Not everyone sees the world the same way you do. Literally. People with colour blindness can’t distinguish certain colours, for example, red and green. Colour blind people aren’t blind people. They just perceive colours differently. So what exactly is colour blindness?
To understand colour blindness, we need to understand colour vision first
When light from the environment enters the eye, it is focused onto the layer at the back of the eye called the retina, which contains millions of tiny light-sensitive cells called photoreceptors. When incoming light interacts with these specialised photoreceptors, they send information in the form of an electrical signal along the optic nerve to the brain.
The human eye has two main types of photoreceptors: rods and cones. Rods are what we use for peripheral vision and for seeing at night or in low light conditions, and they are not capable of distinguishing colour. On the other hand, cones are responsible for colour vision and for allowing us to see crisp detail in the central part of our vision. They are found mostly in the centre of the retina.
Humans have three types of cones for colour vision; blue, green and red, corresponding to the colour of light that stimulates them most strongly. The different types of cones respond differently to different colours of light based on the type of pigment they contain. The combination of different wavelengths of light activating the different types of cones allows most people to see and distinguish between many hues and many different colours.
So, now that we know how humans perceive colour, what is colour blindness?
When cones do not have one or more of the usual pigments or there is a genetic mutation in a pigment that impairs its function, the cones will be unable to be stimulated by certain wavelengths of light. This leads to a condition called colour blindness or colour vision deficiency, which is the inability to distinguish between or perceive certain colours.
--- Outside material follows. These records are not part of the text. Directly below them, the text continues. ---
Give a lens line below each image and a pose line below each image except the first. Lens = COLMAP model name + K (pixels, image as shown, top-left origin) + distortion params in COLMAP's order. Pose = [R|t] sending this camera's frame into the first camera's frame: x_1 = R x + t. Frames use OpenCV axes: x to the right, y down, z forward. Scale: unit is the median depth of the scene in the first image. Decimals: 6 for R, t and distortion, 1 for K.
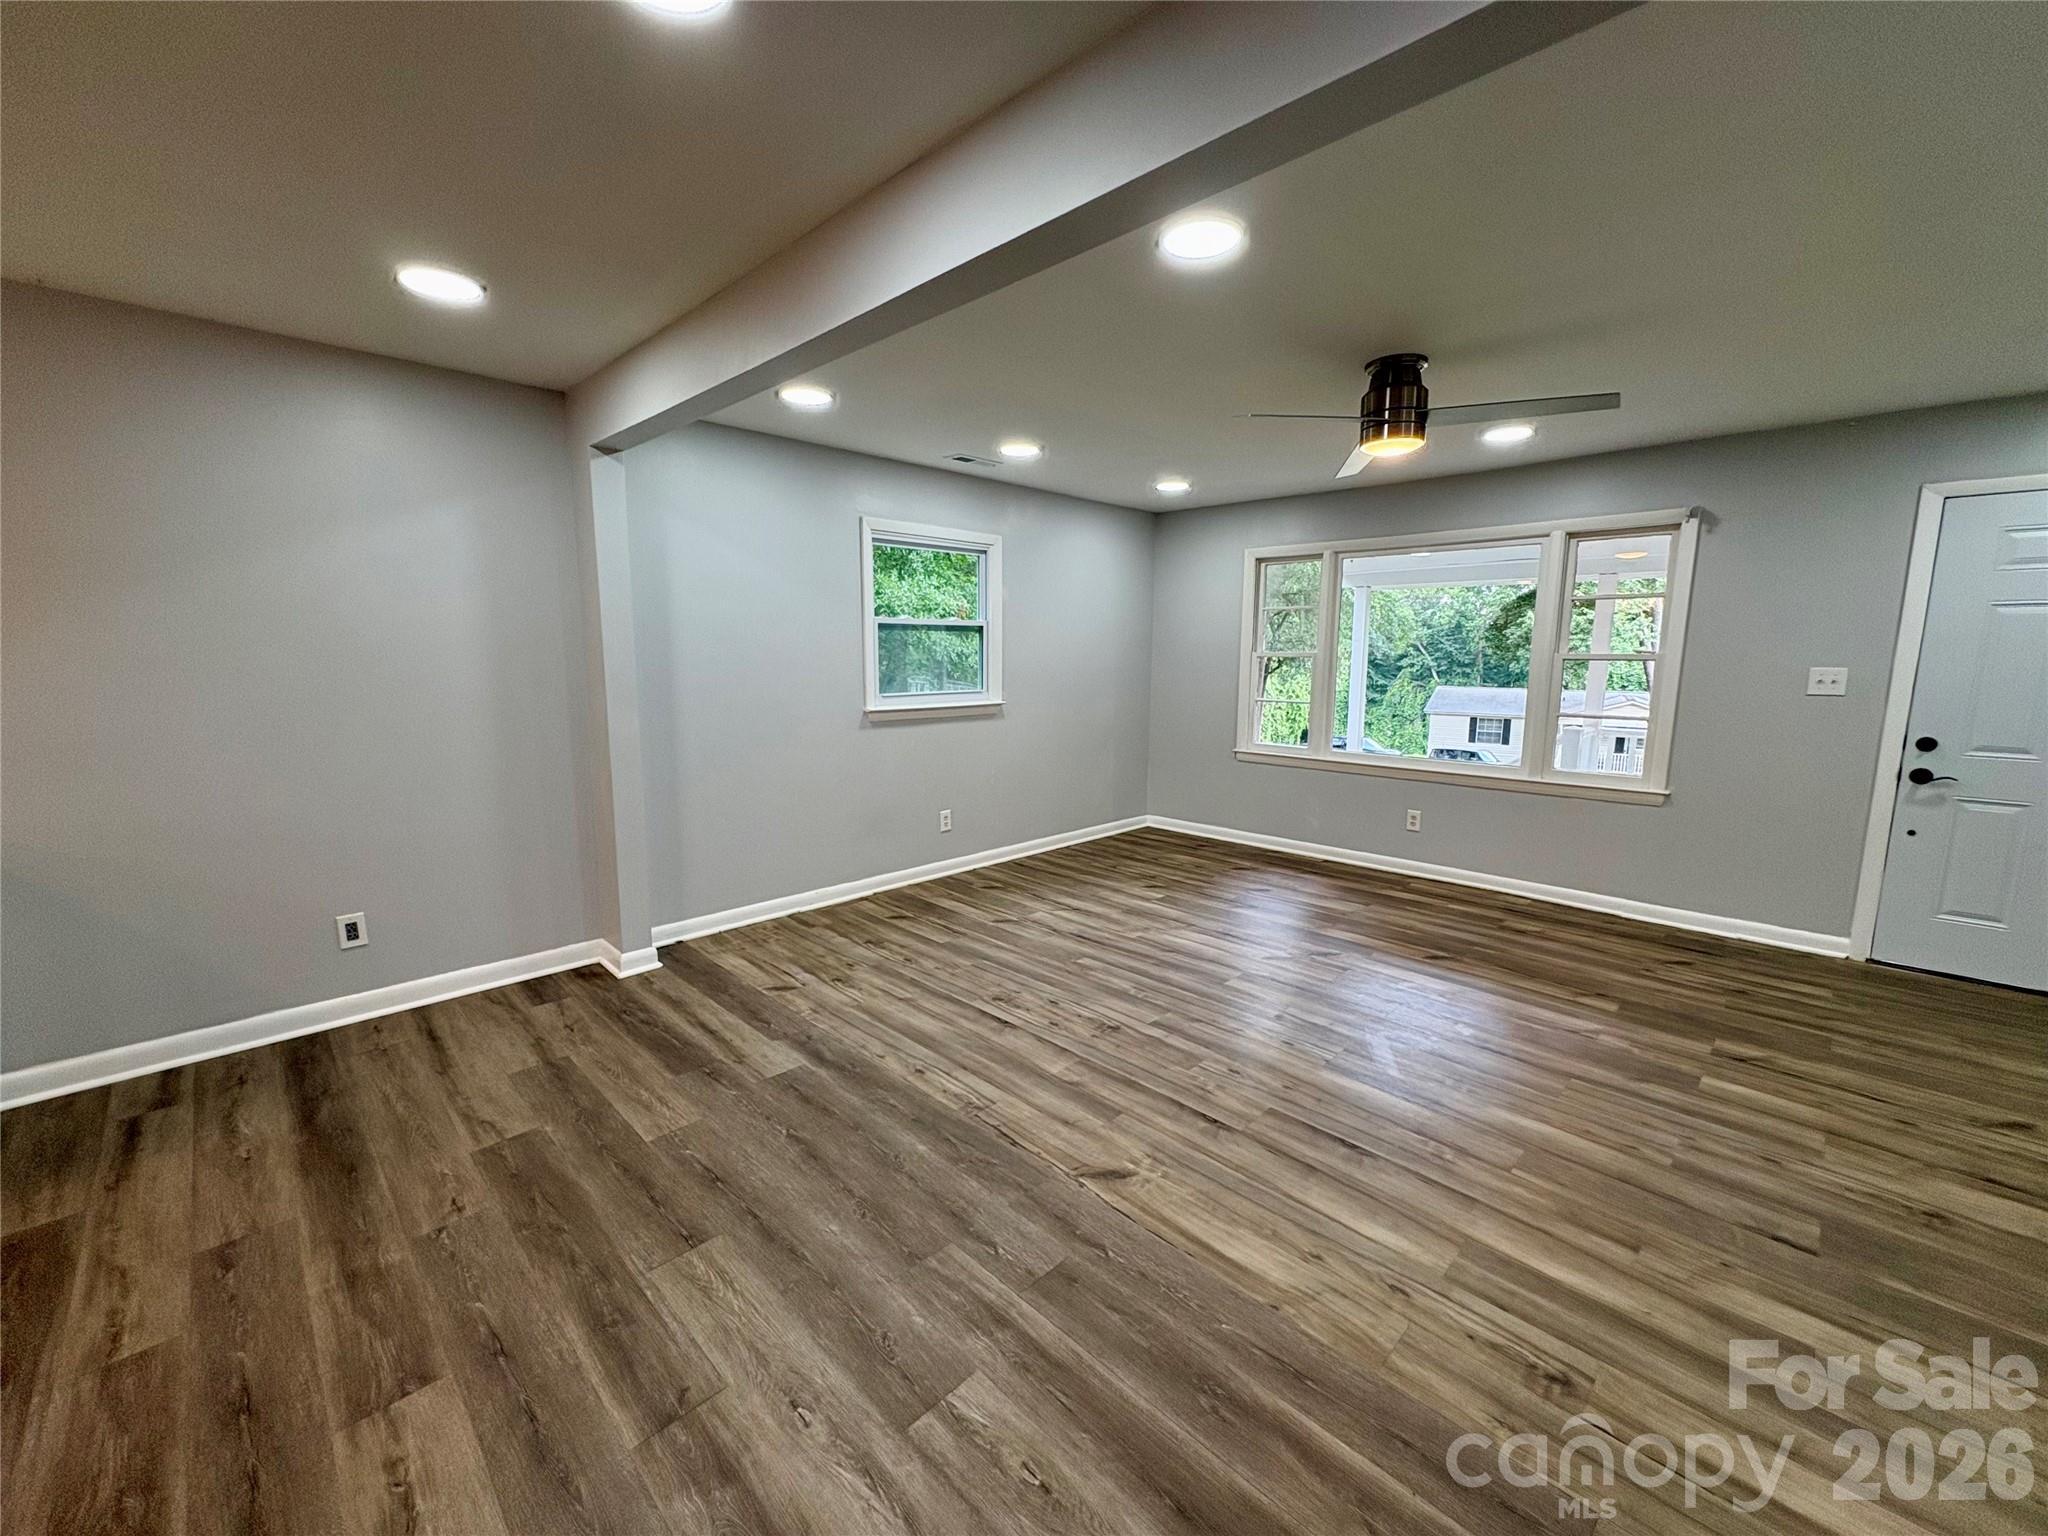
lens RADIAL K [[815.9, 0, 1024.9], [0, 815.9, 767.2], [0, 0, 1]] dist [0.000350, 0.000393]
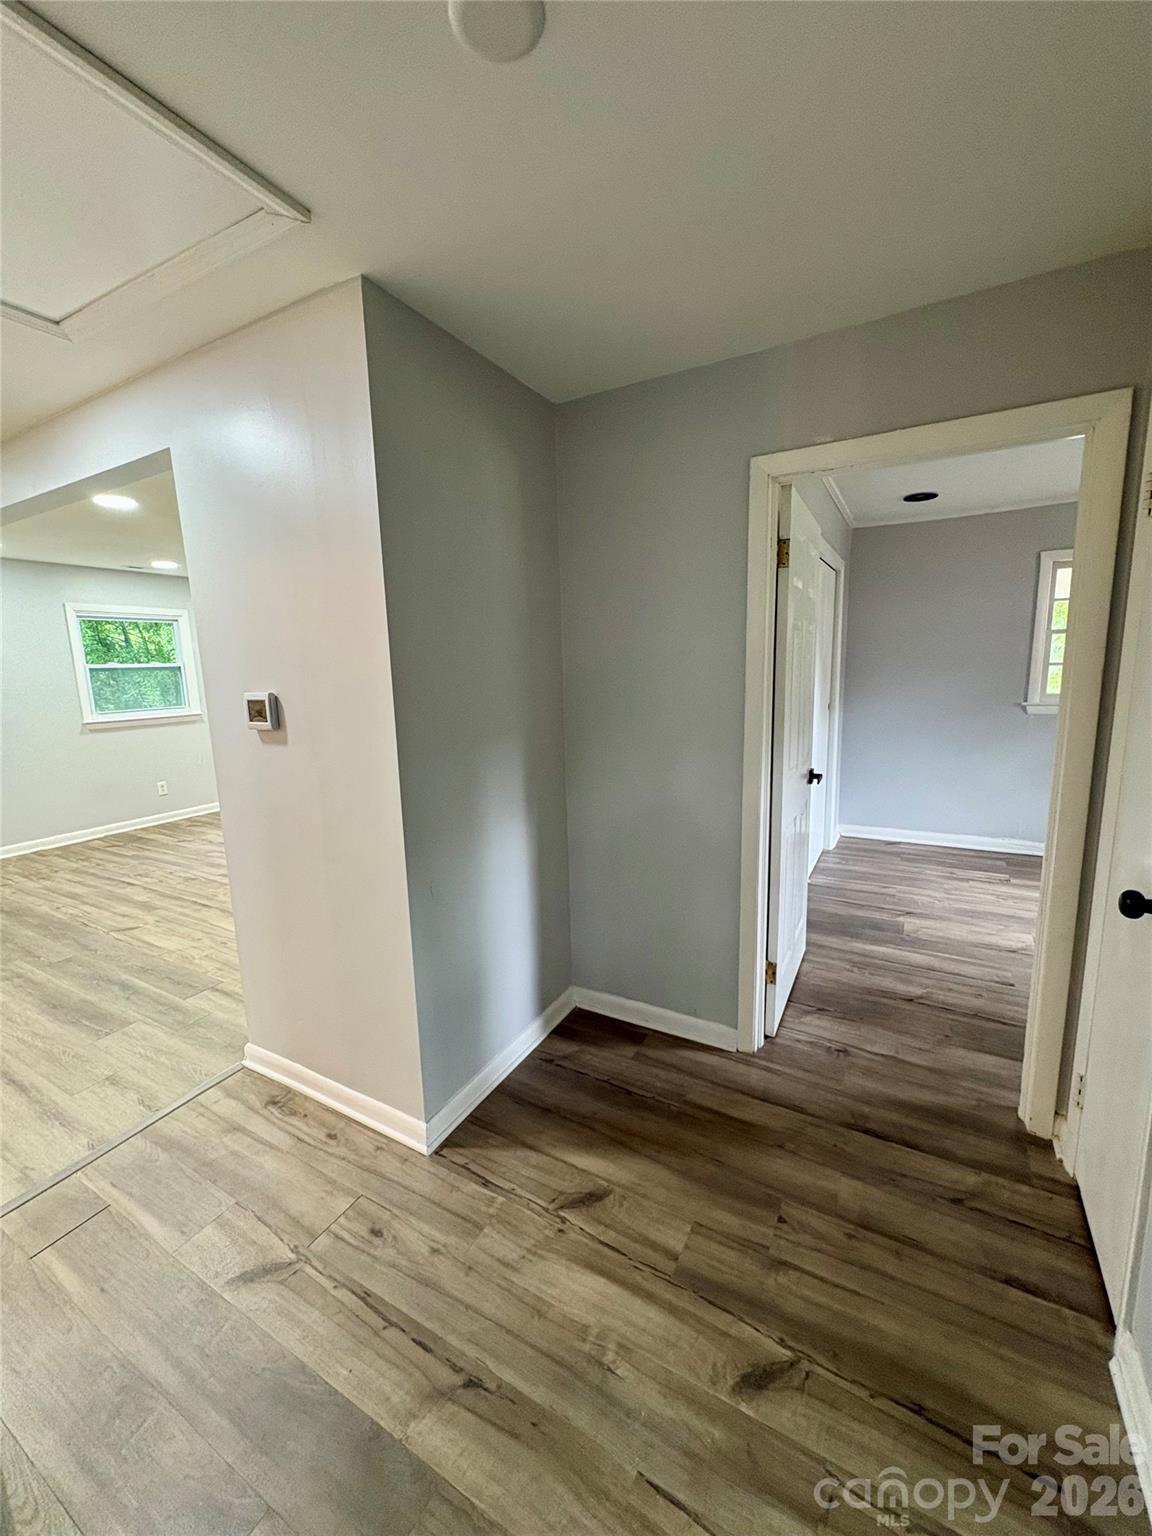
lens RADIAL K [[611.9, 0, 576.0], [0, 611.9, 768.0], [0, 0, 1]] dist [0.000350, 0.000393]
pose [[0.961588, -0.077525, 0.263323, 0.529914], [0.071884, 0.996931, 0.031005, 0.066635], [-0.264919, -0.010885, 0.964209, -0.544340]]
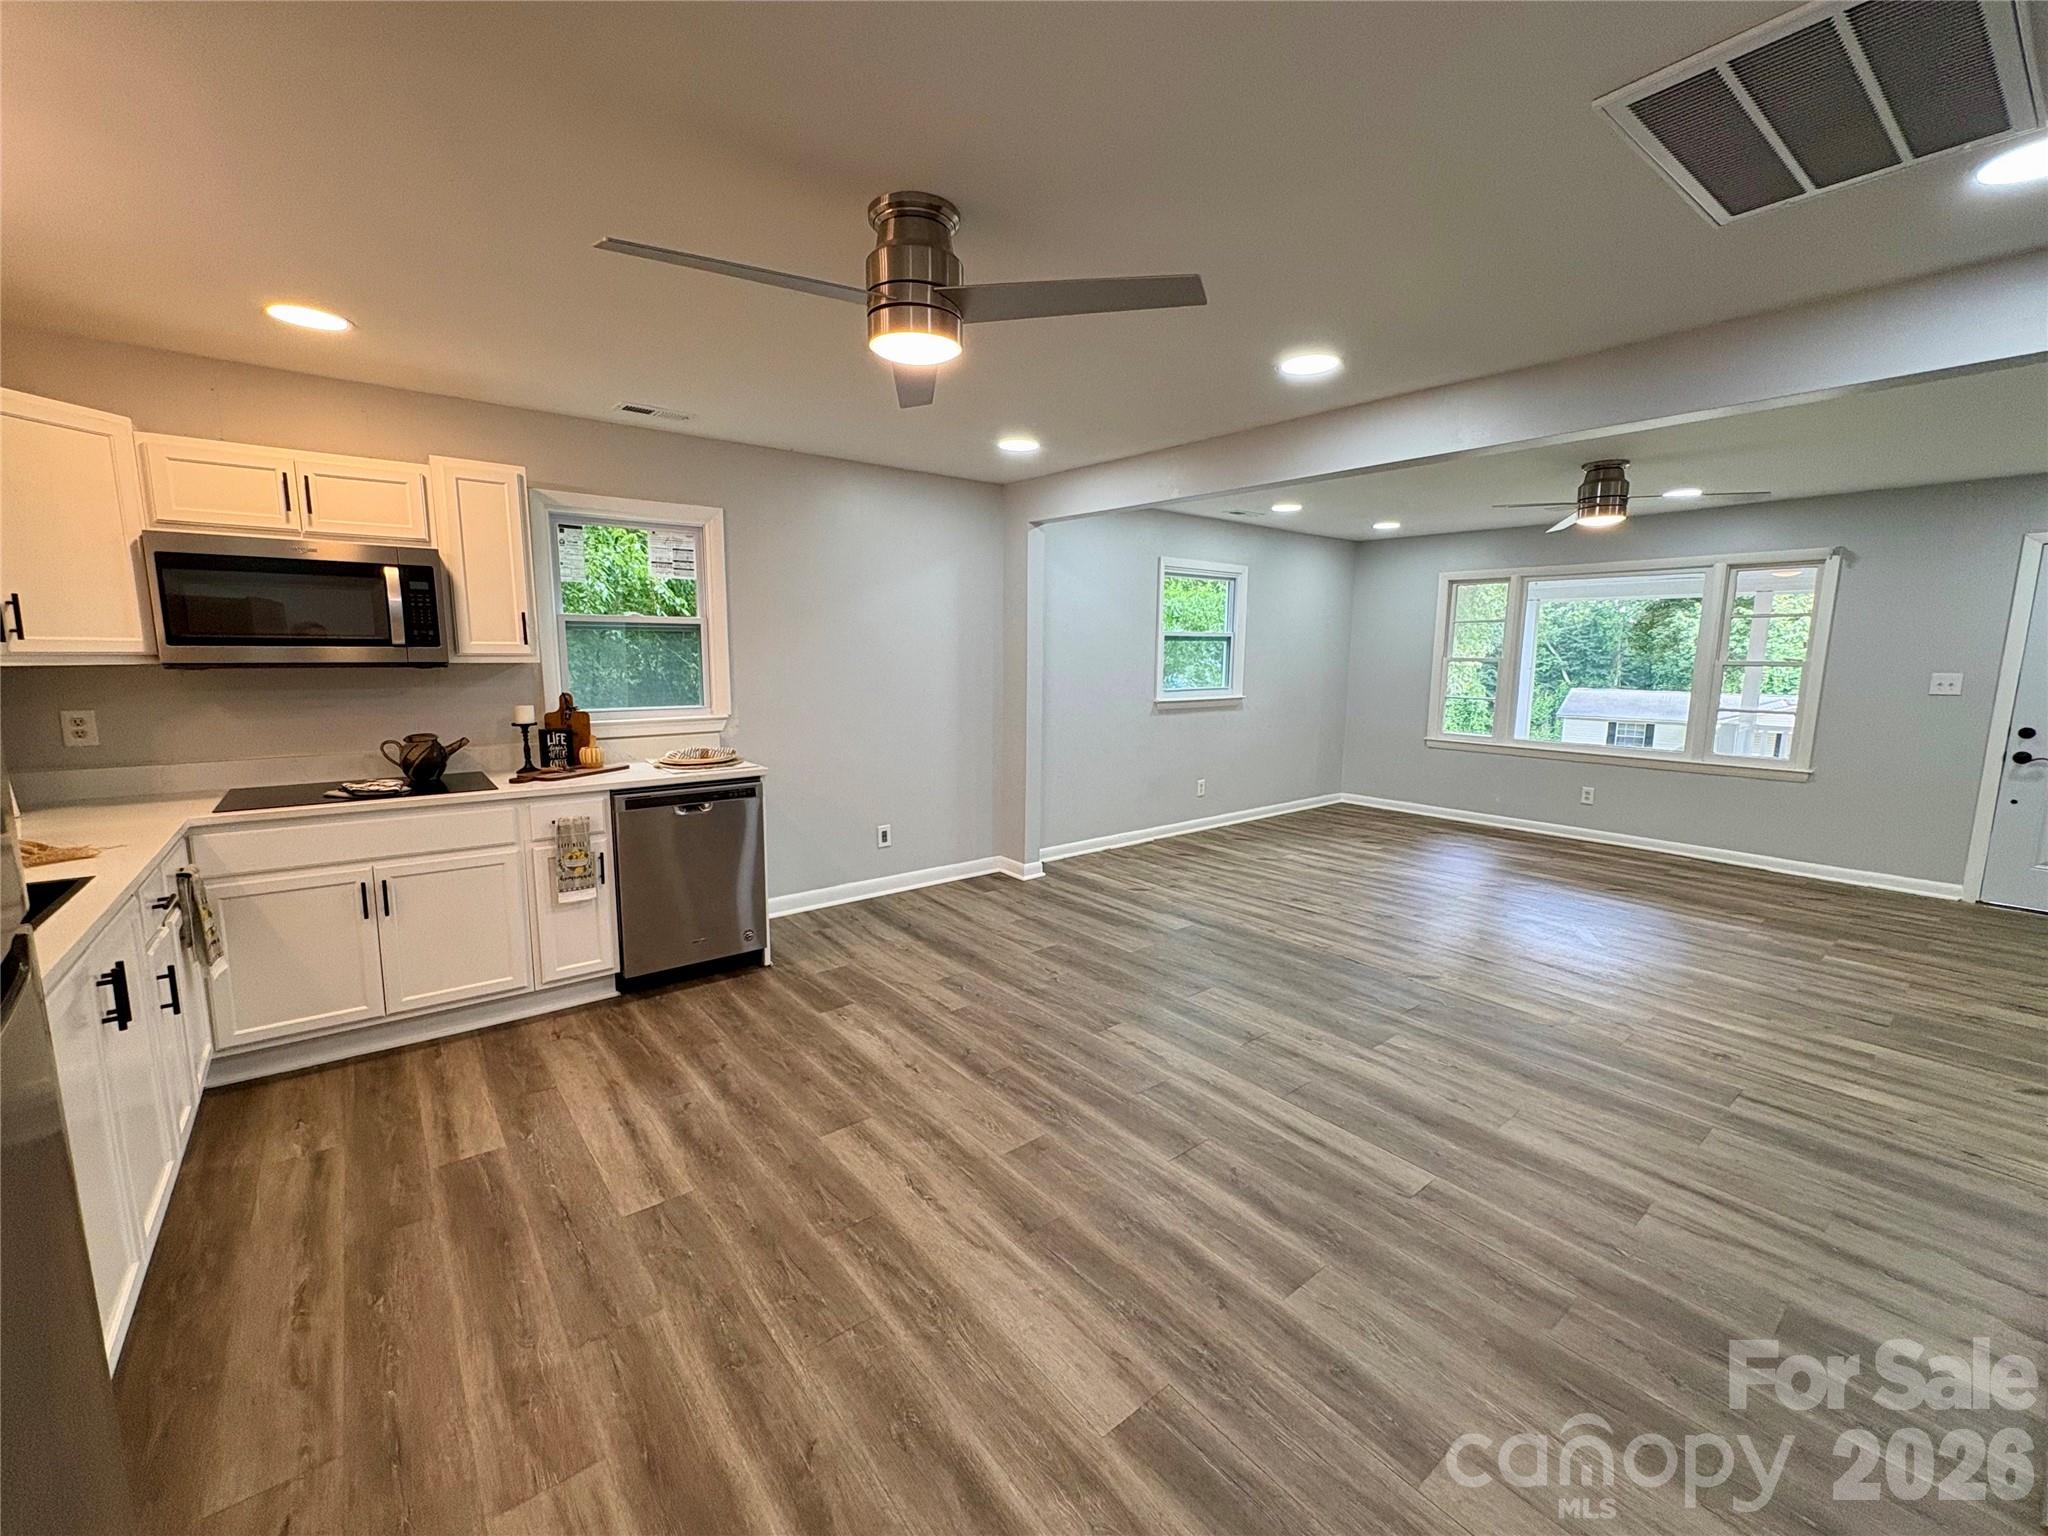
lens RADIAL K [[834.5, 0, 1025.3], [0, 834.5, 767.2], [0, 0, 1]] dist [0.000762, 0.000239]
pose [[0.994274, 0.017706, -0.105384, -0.332107], [-0.017810, 0.999841, -0.000044, 0.054095], [0.105367, 0.001921, 0.994432, -0.480452]]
Do all colour-blind people perceive colour the same way?
No, there are different forms or types of colour blindness, some with genetic causes and others that are caused by disease such macular degeneration or diabetes or damage from the environment such as certain types of drugs.
For example, a relatively common hereditary form of colour blindness occurs when the pigment that is supposed to be sensitive to green light in green cones is mutated and becomes more sensitive to red rather than green light, meaning that people born with this condition have problems perceiving the colour green, but are still good at distinguishing between other colours. One of the rarer types of colour blindness involves the complete absence of red cones, which results in an inability to distinguish between yellow red and green, and results in reduced brightness perception of some colours.
Most people with colour blindness can see colours, just not all of them. They have a harder time differentiating between colours, and this can depend on how dark or light a colour is. Although it is very rare, complete colour blindness also exists. Called achromatopsia, people who suffer from this condition can only see things as black and white or in shades of grey.
How does someone know if they are colour blind?
You can do a colour blindness test, which is what optometrists use to detect if someone is colour blind.
Have you ever seen circles like the ones above when going for your annual eye exam? This is the Ishihara Colour Vision Test, the most widely used screening test for colour vision and colour deficiency today. If you can see all the numbers in each circle, your colour vision is probably normal, and all your cones are doing their job. If some or all circles do not appear to have numbers in them, this may indicate that you have a colour deficiency in your vision.
So how does this test work? Well, the seemingly randomly coloured dots are actually intentionally arranged in such a way that a person with normal colour vision will be able to see a number within the dots, while a person with colour vision deficiency will either be unable to see any number or will see a different number to what they should be observing. For example, in the image shown above, a person with red-green colour blindness will not be able to see the 8 in the image on the right. The image they see will look more like the one on the left, devoid of any number.
Causes and risk factors – who is prone to colour blindness?
Different forms of colour blindness affect different groups of people. For example, the most common form of inherited colour blindness, red-green colour blindness affects males much more frequently than females. This is because the genes that are responsible for this condition are passed down on the X chromosome. Males have 1 X chromosome from their mother and 1 Y chromosome from their father, whereas females have 2 X chromosomes; one from each parent.
If a male is born with a defective gene on their X chromosome, there is no second X chromosome to help with colour vision.
On the other hand, if a girl has a defective gene on 1 X chromosome but the other is normal, that will be enough to have normally functioning colour vision. Only if both X chromosomes are defective will a female suffer from red-green colour blindness, but this is rare.
Other hereditary types of colour blindness such as blue-yellow colour blindness that affects the blue light and yellow light photoreceptors are inherited through other chromosomes that are found equally in males and females and therefore affect both sexes equally.
Some diseases that can cause colour blindness are diabetes, glaucoma, macular degeneration or Alzheimer’s disease.
Other causes of colour blindness can include medication – such as drugs used to treat heart problems, high blood pressure and infections – as well as ageing, or chemical exposure.
Are there treatments or a cure for colour blindness?
Unfortunately, there is no cure for inherited colour blindness, but certain types of glasses, contact lenses and other visual aids may help to distinguish between colours.
For colour blindness caused by reasons other than genetics, treating the underlying disease or injury, or stopping a medication that is causing the problem may help.
Although having colour vision deficiency may be annoying and may inhibit certain career aspirations, in most cases, it is thankfully not a serious threat to vision.